● **Work task**:
Pictures are to be omitted. Output only the lines from the one containing "focal_mm: 4.25" through the end of the data, word for word.

[Start of Attachment]

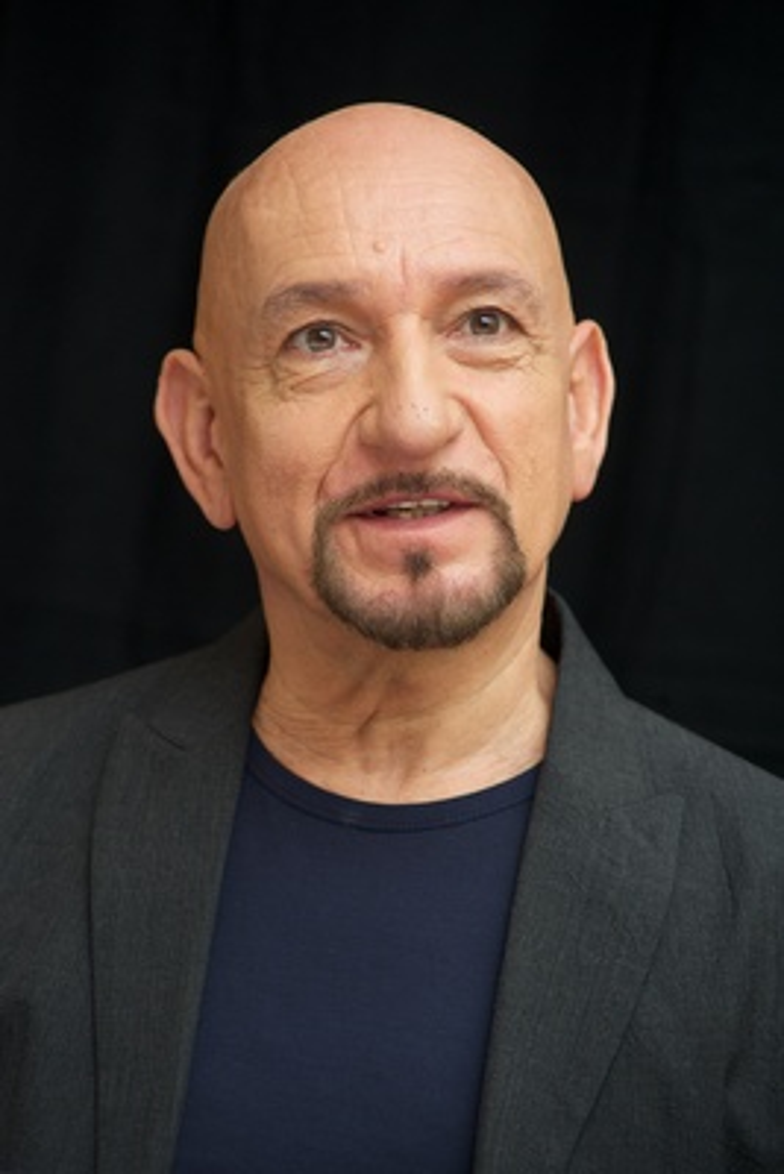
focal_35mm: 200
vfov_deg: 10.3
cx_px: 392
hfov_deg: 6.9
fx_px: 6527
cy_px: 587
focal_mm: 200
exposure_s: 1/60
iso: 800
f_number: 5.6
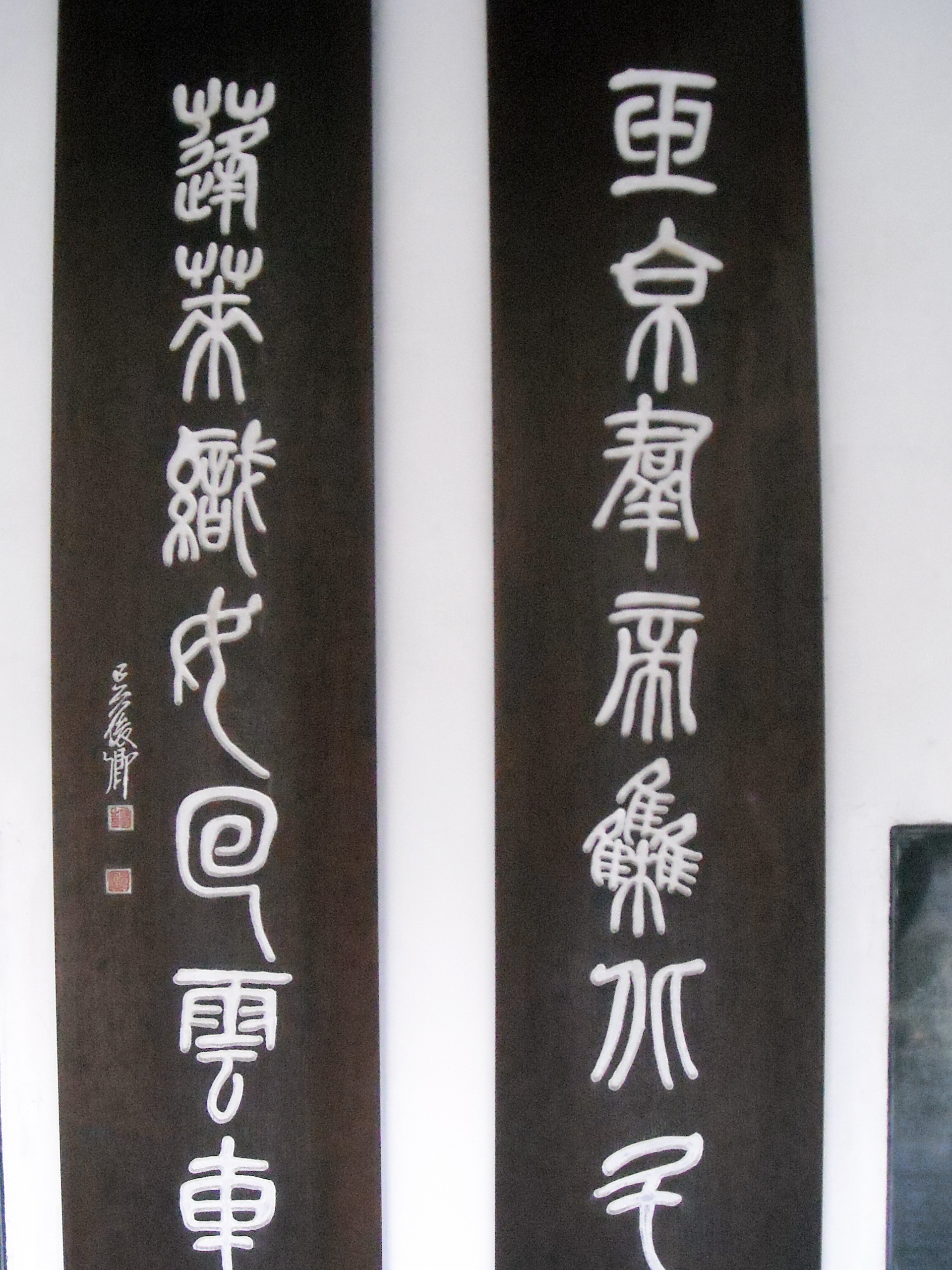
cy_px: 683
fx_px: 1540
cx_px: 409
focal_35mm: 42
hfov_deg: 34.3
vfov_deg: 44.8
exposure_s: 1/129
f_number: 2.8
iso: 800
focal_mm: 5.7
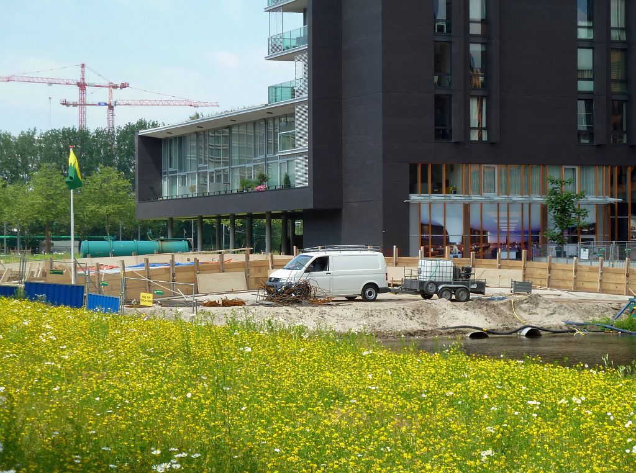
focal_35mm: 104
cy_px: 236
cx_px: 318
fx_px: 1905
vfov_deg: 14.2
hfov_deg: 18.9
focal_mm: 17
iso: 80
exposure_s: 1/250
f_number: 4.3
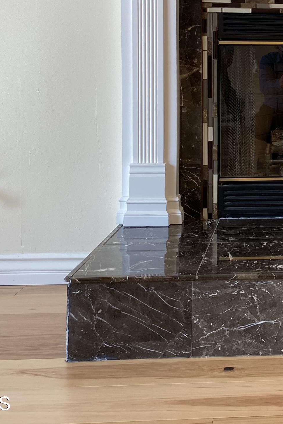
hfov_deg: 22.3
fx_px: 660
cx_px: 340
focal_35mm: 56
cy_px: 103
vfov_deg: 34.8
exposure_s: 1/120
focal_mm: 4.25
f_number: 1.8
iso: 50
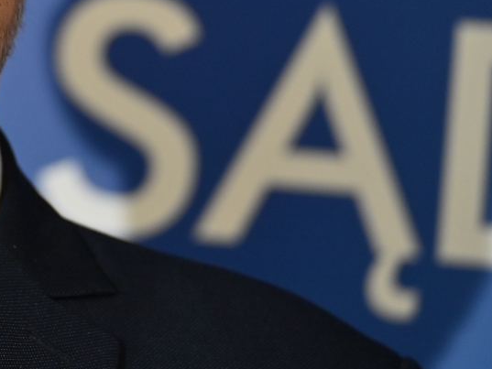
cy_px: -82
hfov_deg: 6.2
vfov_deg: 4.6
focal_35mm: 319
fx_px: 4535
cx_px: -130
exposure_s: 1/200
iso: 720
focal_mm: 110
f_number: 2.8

[End of Attachment]

● **Result for this task**:
focal_mm: 4.25
f_number: 1.8
iso: 50
cy_px: -82
hfov_deg: 6.2
vfov_deg: 4.6
focal_35mm: 319
fx_px: 4535
cx_px: -130
exposure_s: 1/200
iso: 720
focal_mm: 110
f_number: 2.8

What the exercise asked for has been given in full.